Air France KLM is offering great award space between the U.S. and Europe for this coming summer. There are plenty of routes and dates where you can book business class awards for at least four passengers.
Often Air France and KLM awards can be booked using their own Flying Blue miles – easy to get, they’re a transfer partner of American Express, Chase, Citibank, and Capital One – however in this case most flights appear even to be bookable using Delta SkyMiles as well (Delta is an American Express transfer).
The best availability appears to be between Washington Dulles and Europe and also Austin and Europe, though those aren’t the only routes that are available.
Washington Dulles – Paris on Air France for four passengers in business class is wide open in July for outbounds, and both directions in August. You’ll want to check which flight you’re finding availability on, the Boeing 777 offers perhaps the best business class between the U.S. and Europe while the Airbus A380 offers one of the worst (angled seats).
Washington Dulles – Amsterdam on KLM for four passengers in business class is wide open in July for outbounds, and both directions in August.
Here’s a search for 4 business class awards, Dulles – Paris in August, on the Flying Blue website. You’ll see that between Air France and KLM flights there’s something open at the saver level every single day.
The new Austin – Amsterdam flight on KLM doesn’t operate daily, but most days that it’s running in July and August there are four business class award seats available.
There’s also occasional availability Seattle, Chicago, and San Francisco – Paris for four. And wherever you want to go in Europe you can likely find onward connecting space beyond Paris or Amsterdam.
Cost:
- Delta SkyMiles: generally charges 75,000 miles each way between the U.S. and Europe on partners though sometimes price is higher. Taxes run $5.60 for the outbound, a little over $50 roundtrip. However if you book one ways then the trip originating in Europe will incur fuel surcharges.
- Air France-KLM Flying Blue: varies prices by destination, roughly 53,000 – 68,000 miles each way plus taxes and fees a bit over $200 each way.
(HT: Thrifty Traveler)
@ Gary — Nice. Thanks!
Anyone notice UA/AA/and DL booking systems are f’d up.
Does this presage any broader improvement in Delta SkyMiles TATL availability on Air France metal? For years it seems mostly blocked and I get conflicting answers is it Delta or Air France doing the blocking.
“Anyone notice UA/AA/and DL booking systems are f’d up.”
Yep. i went to google news to see any hacking or whatever. I found out after i was looking for LAX-JFK flight and even though kayak was showing, actual AA/DL/Alaska websites were busted.
Agree there is a fair amount of availability for DL metal in D1, this has been going on for a few months. Dont forget VS Flying club miles as currency for DL metal flights. I was able to get a few SEA-CDG flights on the DL A330 in D1 for 50k VS miles each during the summer. Ex-SEA is also showing good availability to PVG for 60k VS miles on the A330-900 neo, 5 of us flew that in late November on VS awards.
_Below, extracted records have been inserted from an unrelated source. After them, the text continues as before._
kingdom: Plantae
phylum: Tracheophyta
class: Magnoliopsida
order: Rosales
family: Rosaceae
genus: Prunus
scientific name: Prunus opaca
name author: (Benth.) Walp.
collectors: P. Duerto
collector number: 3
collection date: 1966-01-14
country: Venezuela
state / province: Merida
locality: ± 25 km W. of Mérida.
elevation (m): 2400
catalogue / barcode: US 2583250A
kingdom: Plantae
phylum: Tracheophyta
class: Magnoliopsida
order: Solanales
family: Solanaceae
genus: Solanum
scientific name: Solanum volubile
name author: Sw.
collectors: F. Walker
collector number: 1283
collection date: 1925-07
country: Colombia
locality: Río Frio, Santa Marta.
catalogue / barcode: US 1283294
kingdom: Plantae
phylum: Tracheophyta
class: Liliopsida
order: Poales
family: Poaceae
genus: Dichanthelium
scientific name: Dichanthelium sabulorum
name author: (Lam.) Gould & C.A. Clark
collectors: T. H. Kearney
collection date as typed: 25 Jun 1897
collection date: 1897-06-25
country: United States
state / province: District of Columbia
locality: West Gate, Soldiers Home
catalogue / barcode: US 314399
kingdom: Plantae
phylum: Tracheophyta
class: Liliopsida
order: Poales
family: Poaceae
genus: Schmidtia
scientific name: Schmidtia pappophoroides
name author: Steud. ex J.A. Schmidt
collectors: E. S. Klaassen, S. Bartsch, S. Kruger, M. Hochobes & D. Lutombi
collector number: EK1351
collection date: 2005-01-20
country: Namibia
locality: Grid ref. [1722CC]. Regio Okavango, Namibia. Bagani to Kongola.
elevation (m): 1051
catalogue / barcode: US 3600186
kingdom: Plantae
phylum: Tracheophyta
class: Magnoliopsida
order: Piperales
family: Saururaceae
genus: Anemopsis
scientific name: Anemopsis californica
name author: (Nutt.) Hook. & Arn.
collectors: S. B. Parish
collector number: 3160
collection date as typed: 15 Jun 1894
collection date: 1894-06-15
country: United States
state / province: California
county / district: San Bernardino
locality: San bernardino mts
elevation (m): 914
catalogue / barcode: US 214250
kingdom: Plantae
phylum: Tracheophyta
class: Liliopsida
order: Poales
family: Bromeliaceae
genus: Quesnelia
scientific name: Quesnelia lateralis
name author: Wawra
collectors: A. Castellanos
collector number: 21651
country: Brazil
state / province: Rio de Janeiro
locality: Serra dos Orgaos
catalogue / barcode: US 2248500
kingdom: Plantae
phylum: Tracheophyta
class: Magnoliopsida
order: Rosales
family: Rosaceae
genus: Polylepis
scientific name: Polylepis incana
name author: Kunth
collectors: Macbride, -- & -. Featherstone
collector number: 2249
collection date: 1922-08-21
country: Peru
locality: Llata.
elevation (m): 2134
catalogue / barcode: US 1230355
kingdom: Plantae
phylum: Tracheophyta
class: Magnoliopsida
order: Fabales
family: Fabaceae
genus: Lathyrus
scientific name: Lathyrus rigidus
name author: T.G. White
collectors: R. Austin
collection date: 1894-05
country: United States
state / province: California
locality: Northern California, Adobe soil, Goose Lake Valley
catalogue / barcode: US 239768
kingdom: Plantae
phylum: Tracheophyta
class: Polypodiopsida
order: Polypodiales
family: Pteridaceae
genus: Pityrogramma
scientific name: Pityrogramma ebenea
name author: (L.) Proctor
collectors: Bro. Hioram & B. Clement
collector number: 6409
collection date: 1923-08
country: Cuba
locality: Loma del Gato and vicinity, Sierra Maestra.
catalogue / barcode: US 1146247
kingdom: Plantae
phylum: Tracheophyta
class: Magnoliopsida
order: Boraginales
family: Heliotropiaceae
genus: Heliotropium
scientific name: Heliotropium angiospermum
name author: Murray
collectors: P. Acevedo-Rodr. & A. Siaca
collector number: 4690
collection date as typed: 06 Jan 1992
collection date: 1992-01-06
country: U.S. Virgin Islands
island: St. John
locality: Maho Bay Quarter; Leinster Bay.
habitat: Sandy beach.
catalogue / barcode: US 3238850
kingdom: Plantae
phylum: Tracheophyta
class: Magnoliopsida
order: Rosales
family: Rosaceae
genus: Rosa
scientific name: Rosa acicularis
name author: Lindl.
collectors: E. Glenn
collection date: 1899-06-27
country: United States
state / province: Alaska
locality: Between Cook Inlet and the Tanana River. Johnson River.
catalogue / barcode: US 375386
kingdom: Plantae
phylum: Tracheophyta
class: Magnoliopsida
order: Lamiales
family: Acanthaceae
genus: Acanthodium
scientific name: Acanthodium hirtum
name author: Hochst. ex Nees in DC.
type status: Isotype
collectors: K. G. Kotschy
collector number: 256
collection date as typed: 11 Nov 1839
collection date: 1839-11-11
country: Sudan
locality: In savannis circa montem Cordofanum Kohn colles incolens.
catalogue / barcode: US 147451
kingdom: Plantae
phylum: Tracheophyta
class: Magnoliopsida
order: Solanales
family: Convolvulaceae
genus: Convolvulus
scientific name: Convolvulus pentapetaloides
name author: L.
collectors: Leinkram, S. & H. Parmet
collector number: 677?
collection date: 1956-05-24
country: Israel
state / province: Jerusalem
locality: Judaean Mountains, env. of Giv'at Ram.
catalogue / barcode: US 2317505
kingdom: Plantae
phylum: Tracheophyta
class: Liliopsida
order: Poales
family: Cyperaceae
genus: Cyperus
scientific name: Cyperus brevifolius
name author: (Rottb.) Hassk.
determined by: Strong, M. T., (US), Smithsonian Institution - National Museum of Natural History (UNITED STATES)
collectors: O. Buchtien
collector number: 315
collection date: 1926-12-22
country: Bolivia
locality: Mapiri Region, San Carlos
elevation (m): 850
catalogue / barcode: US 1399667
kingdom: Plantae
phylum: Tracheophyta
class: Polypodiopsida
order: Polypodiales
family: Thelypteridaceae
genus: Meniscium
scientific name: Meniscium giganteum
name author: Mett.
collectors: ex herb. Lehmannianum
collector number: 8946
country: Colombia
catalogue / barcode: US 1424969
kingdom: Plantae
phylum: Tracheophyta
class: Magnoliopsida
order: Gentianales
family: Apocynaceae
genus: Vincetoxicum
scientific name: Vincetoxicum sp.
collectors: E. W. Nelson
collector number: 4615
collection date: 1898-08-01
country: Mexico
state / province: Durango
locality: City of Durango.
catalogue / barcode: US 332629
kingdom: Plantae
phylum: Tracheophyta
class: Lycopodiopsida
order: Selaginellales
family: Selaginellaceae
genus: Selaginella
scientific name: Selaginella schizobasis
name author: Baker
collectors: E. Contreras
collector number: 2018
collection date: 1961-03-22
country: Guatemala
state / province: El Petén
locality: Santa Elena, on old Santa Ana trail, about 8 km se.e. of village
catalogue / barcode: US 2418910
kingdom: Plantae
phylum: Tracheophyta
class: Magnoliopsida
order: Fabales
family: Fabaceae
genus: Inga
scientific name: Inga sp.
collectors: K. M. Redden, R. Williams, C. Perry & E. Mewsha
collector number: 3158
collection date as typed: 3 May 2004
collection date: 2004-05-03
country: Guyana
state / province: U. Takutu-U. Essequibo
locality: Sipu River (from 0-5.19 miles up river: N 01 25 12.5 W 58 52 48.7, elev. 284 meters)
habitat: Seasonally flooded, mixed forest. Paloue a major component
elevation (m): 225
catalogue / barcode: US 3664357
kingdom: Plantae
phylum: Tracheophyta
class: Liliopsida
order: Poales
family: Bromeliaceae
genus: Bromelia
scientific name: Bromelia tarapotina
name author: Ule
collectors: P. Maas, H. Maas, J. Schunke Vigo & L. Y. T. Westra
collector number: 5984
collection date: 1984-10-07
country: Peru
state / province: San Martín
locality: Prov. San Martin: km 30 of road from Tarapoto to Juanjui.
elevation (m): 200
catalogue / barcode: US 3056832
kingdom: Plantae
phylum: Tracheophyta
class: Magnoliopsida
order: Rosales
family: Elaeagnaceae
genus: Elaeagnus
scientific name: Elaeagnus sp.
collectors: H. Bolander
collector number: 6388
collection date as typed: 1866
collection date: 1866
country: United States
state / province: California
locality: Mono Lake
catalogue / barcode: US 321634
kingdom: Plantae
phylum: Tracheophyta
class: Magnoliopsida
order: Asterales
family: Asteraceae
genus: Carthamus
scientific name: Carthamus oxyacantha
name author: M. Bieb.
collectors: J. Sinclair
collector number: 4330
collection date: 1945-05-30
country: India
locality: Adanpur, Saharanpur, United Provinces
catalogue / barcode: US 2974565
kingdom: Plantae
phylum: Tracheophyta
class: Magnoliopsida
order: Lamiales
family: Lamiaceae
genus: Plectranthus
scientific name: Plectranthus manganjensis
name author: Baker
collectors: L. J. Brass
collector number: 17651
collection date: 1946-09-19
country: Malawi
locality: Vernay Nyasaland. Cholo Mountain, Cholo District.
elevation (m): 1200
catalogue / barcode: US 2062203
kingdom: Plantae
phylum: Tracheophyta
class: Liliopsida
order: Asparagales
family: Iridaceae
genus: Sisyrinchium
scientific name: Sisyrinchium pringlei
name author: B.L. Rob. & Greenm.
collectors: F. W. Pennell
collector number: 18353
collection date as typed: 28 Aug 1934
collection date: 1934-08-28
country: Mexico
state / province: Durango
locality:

@Stefan Krasowski – for the most part it hasn’t been Delta doing the blocking, since other partners generally couldn’t access seats that were offered generously to Flying Blue members either, though delta’s best access to air france inventory has long been booking far out rather than close-in. unclear whether this is indicative of anything at all. one can hope!
The government-enabled antitrust behavior that allows DL and AF-KL to collude and revenue-split on TATL flights of sort means that DL and AF-KL are in mutual desire to collude against their customers and cap the ability of customers to use DL or AF-KL miles for trips that escape both AF-KL fuel surcharges and DL’s ridiculously high SkyMiles award ticket pricing.
DL and AF-KL loyalty program customers redeeming miles for US-EU and EU-US trips would be so much better off if governments didn’t give these TATL-flying giant airlines the waivers and favors that allow them to collude against consumers traveling between the US and Europe. And this game being played by DL and AF-KL to maximize the airlines’ combined revenue from mileage program use for award travel is why DL SkyMiles customers were throttled jointly by DL and AF-KL when it comes to wanting to redeem DL miles for TATL travel.
Much the same thing has been done by AA and BA even as it works out for these colluding airlines in a slightly different way to rip of their US-based loyalty program customers.
For the most part, this limitation in availability using non-AF-KL miles for TATL travel is the joint product of DL and AF-KL. It wouldn’t be this bad for DL and other Skyteam program customers if the relevant governments actually did ban collusion by these behemoth airlines instead of given them so many governmental waivers and favors of a sort that appease the libertarian apologists at the expense of consumers in the main.